— start DOCUMENT TEXT —

Before the Financial Secretary replies I would ask him to state quite definitely whether there are any moneys in this Estimate which have not actually been already spent? So far as I understood from the right hon. Baronet (Sir F. Banbury), the whole of this money was spent before the 1st of April, 1919, and therefore belongs to the financial year 1918–19, and none of it is really an Estimate of what is to be spent in the future. I rose to mention a point with regard to this main new service in connection with Persia. I see it is printed under the heading "New Service," and that there is a sum of £2,064,000. Is that part of the Anglo-Persian Convention, or is it entirely for war purposes during the hostilities with Turkey, when we made advances to the Imperial Bank of Persia in connection with our operations in the Caspian? Are they restricted to war services, or are they part of the advances under the Convention recently made, and to which I understand the Government of India are to contribute a very considerable share?
I have a good deal of sympathy with my hon. Friend the Financial Secretary in the reply which he has to make to the right hon. Baronet (Sir F. Banbury), who has asked him to state whether it is still the principle and practice of the Government that the expenditure of the year shall be met by the Appropriations of the year. Whether this ought to have been done in this particular case, I think he will feel that those ancient doctrines of Parliament are really out of date nowadays. I think the right hon. Baronet would have put the matter more kindly if he had asked that the debt of the year should be met by the deficit of the year, and that that principle might, at any rate, apply even in these days. I do not think we have been given sufficient reason why this money was not brought to account earlier. As it is, I gather, even though it was spent in the preceding financial year, we now have a sum of £4,000,000 to be added to the £100,000,000 which we know has been spent on one or other of these Russian expeditions. How long it will take to see a clearing-up of the whole of this money which this Empire has wasted in these Russian expeditions we do not know.

— end DOCUMENT TEXT —
— start AVAILABLE DATA —

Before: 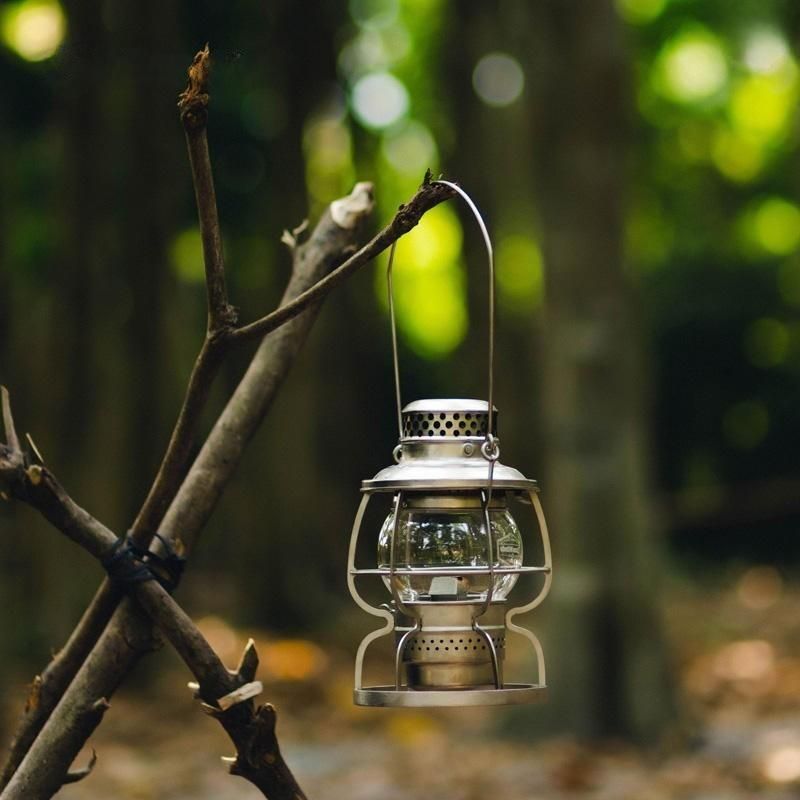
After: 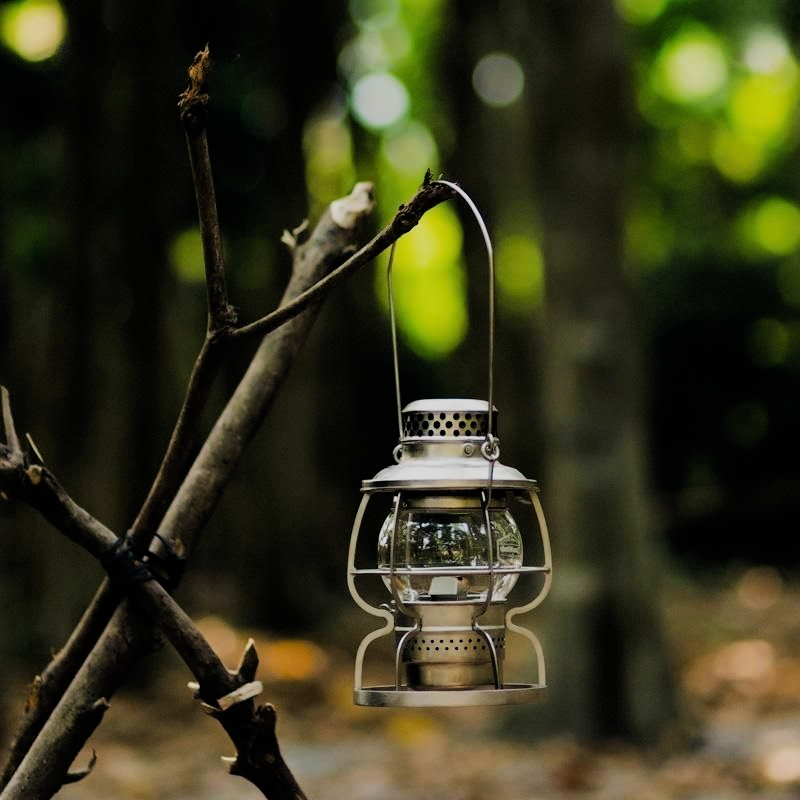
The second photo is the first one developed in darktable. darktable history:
filmic rgb: middle gray luminance 29.08%, black relative exposure -10.25 EV, white relative exposure 5.49 EV, target black luminance 0%, hardness 3.94, latitude 1.88%, contrast 1.13, highlights saturation mix 5.39%, shadows ↔ highlights balance 14.45%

— end AVAILABLE DATA —

= GOALS =
(1) In the parliamentary debate, what sum is printed under the heading "New Service" in connection with Persia?
(2) Write the next part of the parliamentary debate on the Estimate, picking up after its final sentence.
The data has no connection to the parliamentary debate text.

= ANSWERS TO THE TASKS =
(1) £2,064,000.

(2)
I cannot understand wily, after America came into the War, and when it was known that America was less strained financially than we were, we should have continued the practice of providing all, or practically all, the moneys for matters of this kind which our Allies needed. We were told with regard to one of these items of expenditure that two Allies were in question, France and America, and yet we provided all the money and we are still negotiating with our Allies as to what, if any, share should be borne by them. In another case we were told that we had no less than six Allies concerned in the railway to Omsk, yet there again, although the United States of America was one of the Allies, we seem to have advanced the whole of the million pounds and to he still negotiating as to what, if any, part shall be repaid and when, if ever, it should be repaid. With regard to the general policy, I have only this to say. It puzzles me why we should be spending a million pounds in trying to get supplies into Russia at one end, and spending goodness knows how many millions in trying to prevent supplies getting into Russia at another end.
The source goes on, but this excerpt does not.